The best defense against cognitive traps is to have a good understanding of forecasting tools and their limitations. This may not save you from a miss, but it will help reduce the number of unsuccessful decisions.
If you are aware that you are subject to cognitive bias, it is much easier to understand that you are looking for information that supports existing claims. Or, knowing that people like to reduce everything to clear, causal narratives, you will be inclined to look for additional information for a better idea of the "picture as a whole."
You need to know about your shortcomings.
Example. If you understand that there are always unforeseen risks, despite the prospects of the opportunity, you will be more careful in investing large amounts of money in it.

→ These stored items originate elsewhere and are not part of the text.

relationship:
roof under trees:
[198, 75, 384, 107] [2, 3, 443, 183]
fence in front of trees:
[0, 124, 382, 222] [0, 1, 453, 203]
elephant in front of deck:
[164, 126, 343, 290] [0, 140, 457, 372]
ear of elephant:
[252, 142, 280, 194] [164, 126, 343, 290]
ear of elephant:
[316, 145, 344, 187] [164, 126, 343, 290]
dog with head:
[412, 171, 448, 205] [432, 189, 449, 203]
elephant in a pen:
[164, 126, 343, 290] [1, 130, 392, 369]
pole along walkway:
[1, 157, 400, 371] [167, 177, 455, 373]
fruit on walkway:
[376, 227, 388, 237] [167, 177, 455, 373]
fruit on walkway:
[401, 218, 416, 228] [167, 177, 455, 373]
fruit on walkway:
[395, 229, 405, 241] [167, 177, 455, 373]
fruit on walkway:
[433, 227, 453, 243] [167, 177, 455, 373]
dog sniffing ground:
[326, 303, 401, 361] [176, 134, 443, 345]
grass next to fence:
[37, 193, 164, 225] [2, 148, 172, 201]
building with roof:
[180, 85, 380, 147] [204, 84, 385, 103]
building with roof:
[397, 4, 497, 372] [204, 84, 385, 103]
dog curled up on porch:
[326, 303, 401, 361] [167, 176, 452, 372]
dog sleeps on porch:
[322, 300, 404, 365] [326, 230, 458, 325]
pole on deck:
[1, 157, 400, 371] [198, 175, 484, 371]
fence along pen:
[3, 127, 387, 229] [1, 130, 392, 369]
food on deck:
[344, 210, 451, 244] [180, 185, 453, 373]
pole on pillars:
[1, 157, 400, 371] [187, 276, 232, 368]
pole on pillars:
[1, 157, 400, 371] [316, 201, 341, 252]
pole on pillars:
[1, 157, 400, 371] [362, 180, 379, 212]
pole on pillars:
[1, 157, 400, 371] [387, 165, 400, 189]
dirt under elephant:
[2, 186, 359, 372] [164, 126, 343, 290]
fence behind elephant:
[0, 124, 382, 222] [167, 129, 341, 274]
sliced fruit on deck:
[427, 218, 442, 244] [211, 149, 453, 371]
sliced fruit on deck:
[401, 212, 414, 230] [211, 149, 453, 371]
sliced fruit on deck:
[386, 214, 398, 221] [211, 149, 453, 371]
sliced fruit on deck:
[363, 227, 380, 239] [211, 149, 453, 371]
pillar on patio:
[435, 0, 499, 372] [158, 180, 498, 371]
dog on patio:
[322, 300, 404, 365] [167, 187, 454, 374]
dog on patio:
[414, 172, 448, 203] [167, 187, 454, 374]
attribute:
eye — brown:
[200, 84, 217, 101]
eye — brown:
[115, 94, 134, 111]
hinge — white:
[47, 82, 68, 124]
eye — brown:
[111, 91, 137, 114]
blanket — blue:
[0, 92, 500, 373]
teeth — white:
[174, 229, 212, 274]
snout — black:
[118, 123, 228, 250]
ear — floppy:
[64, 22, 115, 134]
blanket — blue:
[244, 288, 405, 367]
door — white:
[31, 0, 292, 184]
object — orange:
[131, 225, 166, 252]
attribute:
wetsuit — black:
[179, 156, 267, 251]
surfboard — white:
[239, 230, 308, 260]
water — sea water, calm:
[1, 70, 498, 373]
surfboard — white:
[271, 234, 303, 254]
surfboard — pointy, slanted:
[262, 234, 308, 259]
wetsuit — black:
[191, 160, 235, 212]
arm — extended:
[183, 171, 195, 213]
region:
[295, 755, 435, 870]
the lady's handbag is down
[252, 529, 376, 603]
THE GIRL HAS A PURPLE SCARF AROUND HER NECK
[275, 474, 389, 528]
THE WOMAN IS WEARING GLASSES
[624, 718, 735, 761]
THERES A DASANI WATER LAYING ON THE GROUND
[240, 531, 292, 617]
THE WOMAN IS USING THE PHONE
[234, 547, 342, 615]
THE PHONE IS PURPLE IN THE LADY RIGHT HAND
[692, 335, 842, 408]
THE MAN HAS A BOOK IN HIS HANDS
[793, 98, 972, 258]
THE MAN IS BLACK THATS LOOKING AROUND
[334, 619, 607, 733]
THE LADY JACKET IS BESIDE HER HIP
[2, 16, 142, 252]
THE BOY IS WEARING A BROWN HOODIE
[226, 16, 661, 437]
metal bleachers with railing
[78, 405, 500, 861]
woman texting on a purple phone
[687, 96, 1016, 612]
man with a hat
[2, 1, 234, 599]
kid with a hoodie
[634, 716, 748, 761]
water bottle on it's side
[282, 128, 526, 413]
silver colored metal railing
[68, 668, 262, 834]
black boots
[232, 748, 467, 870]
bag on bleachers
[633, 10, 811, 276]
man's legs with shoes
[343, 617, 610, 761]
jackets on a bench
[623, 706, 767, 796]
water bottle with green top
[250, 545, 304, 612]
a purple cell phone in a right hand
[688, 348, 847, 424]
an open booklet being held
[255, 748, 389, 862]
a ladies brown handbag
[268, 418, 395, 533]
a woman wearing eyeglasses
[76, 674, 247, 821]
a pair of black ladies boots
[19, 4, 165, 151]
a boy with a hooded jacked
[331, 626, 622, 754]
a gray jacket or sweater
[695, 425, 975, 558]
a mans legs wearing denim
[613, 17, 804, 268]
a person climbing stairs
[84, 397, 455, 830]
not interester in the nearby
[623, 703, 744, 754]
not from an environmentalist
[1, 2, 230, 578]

It is impossible to overcome all the accidents or our limitations in understanding the complexity of the world, but it is possible to at least mitigate the damage caused by ignorance.
The most important thing
Although we constantly make predictions, it doesn’t work out well for us. We are too confident in our knowledge and underestimate our ignorance. The inability to understand and determine randomness and even our nature itself contributes to unsuccessful decision-making and the appearance of “black swans”, that is, events that seem impossible and make us rethink our understanding of the world.
Disbelieve in "because." Instead of wanting to see events in a clear causal relationship, consider a number of possibilities without focusing on one.
Realize that you don’t know something. For meaningful forecasts for the future, whether it is buying insurance, investing, changing jobs, and so on, it is not enough to consider everything that is “known” to you - this gives only a partial understanding of the risks. Instead, admit that you don’t know something, so as not to unnecessarily limit the information you are dealing with.